Moreover, these tactics not only have the benefit of onboarding an engaged community, but also represent a way to fund the company in its early days and partially validate product market fit before building the entire game.

5) It started with Web 3 games gamifying DeFi. Now games are being DeFied

Traditional games mostly work with users spending money to play or to acquire and own assets. It’s a relatively simple economy: as if the only thing people could do in real life was buying and selling goods and services. Our financial systems are much more complex than that and so will be the games we play. For example, the blockchain architecture makes it easy for players to borrow and lend games assets as well. And this can happen inside or outside of the game.

Yield Guild Games and BlackPool show how an ecosystem of borrowers and lenders can be built on top of Web 3 games. With YGG players who can’t afford to buy Axies can borrow them through a “scholarship program” and earn SLP (Axie Infinity’s game token), which they share with YGG and can then be converted in other crypto currencies or fiat.

Traditionally, you could cluster users in tiers and build a pyramid with a relatively small group of whales on the top. With Web 3 games it’s going to look more like a circular economy as assets flow more easily between players and more complex and deeper dynamics can be established between them.

Breaking the barriers

In the last ten years, as we witnessed the massive expansion of the games market, mostly driven by free-to-play mobile games, we have started believing that games will eventually eat the world. First, they would take over social networks, then media platforms and then who knows what. The result would be a metaverse composed of all games’ and media ecosystems so entangled in each other and with the real world that it would be difficult to tell them apart. But this prediction was only tracking consumer behavior.

Fortnite and Roblox are obvious steps in that direction and show a glimpse of what a metaverse could look like, but they are still relatively closed ecosystems with their own APIs, SDKs, and business relationships. Assets from these platforms are only available within those boundaries. Life outside still goes on in the same way.

The main resistance to change so far has been the lack of incentive for game developers to open their games: they have been focusing on keeping their users and assets within their own ecosystem as that is the only way they can monetize them and grow their equity value. In this context, players are also incentivized to remain within a specific game, otherwise they lose the value they created by spending time in it. Once they leave though (for example, because they get tired) their incentive to come back diminishes as they pick up new games.

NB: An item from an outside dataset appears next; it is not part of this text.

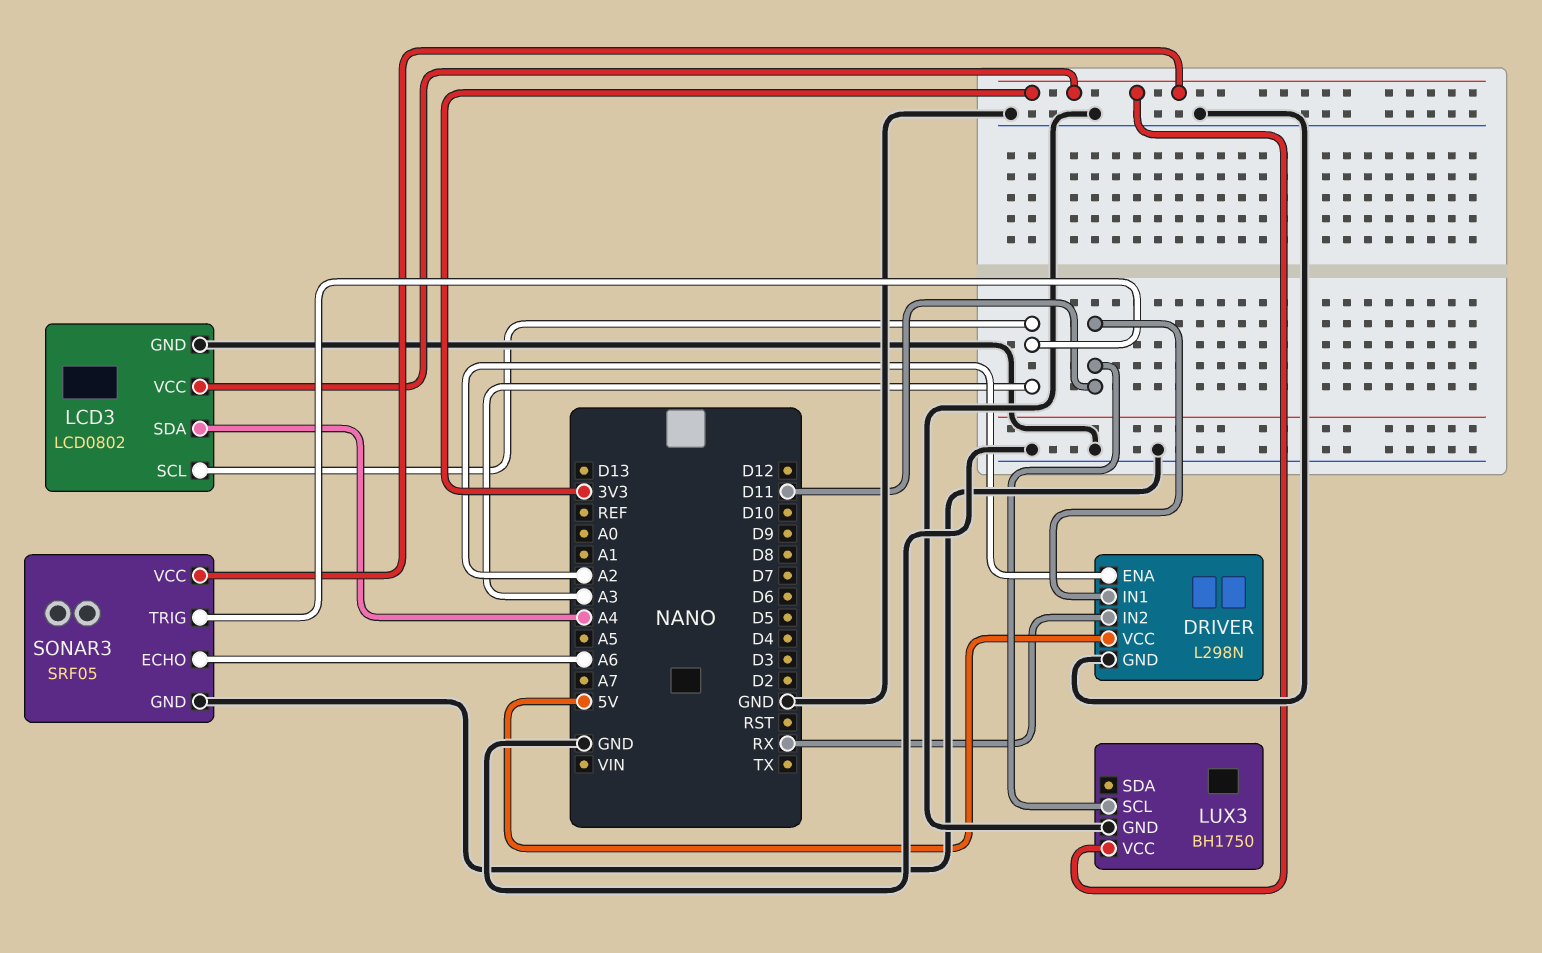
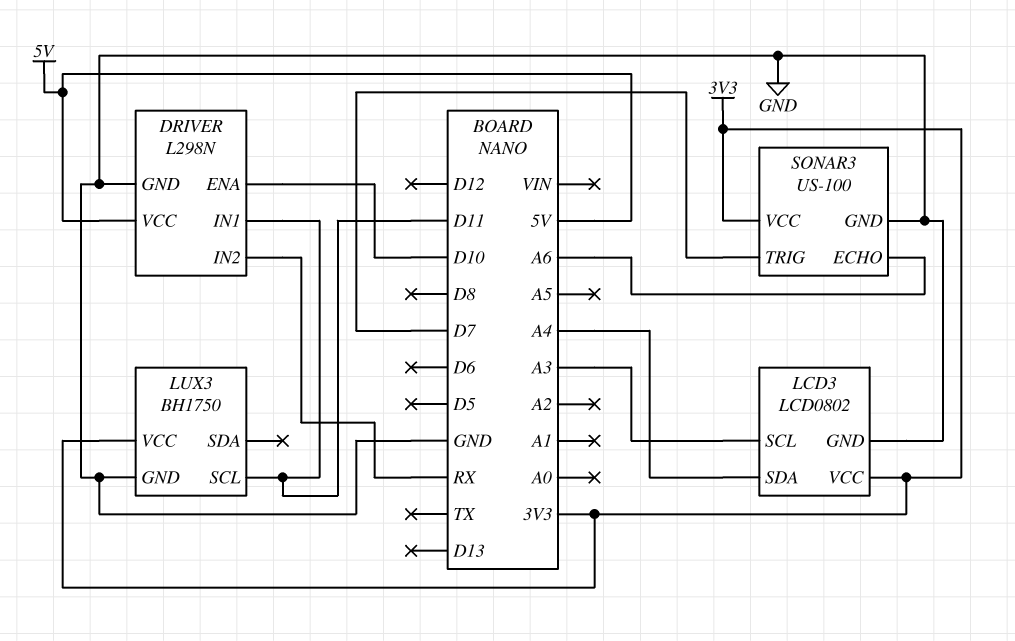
DRIVER pin ENA: A2 -> D10
SONAR3: SRF05 -> US-100
SONAR3 pin TRIG: A3 -> D7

With the evolution of blockchain infrastructures and of player-owned economies, we will finally have the right tech and business model to break these barriers between games. Both have been around for a while, but they are now mature enough to underpin the exponential innovation that we have just been imaging until now.

It’s a new game for the games industry (the pun was not intended but also not avoided) and the rule book is being written now. For this reason, we should be even more careful to avoid judging this new phase of gaming with the mental framework of the previous one. Similarly we shouldn’t evaluate it only based on what it has produced so far.

It’s the cognitive bias captured in Amara’s law:

We tend to overestimate the effect of a technology in the short run and underestimate the effect in the long run.

We should remember instead that we are just at the beginning of something completely new. It’s messy, noisy, and hyped. It generates FOMO, confusion, and doubt. But it’s also exciting, liberating and intoxicating. It’s innovation and it’s happening now.

Soon, we will have a generation of users for which the first game they ever played is one they owned on the blockchain. That is going to be the next inflection point.

When that happened with free-to-play mobile games we never went back.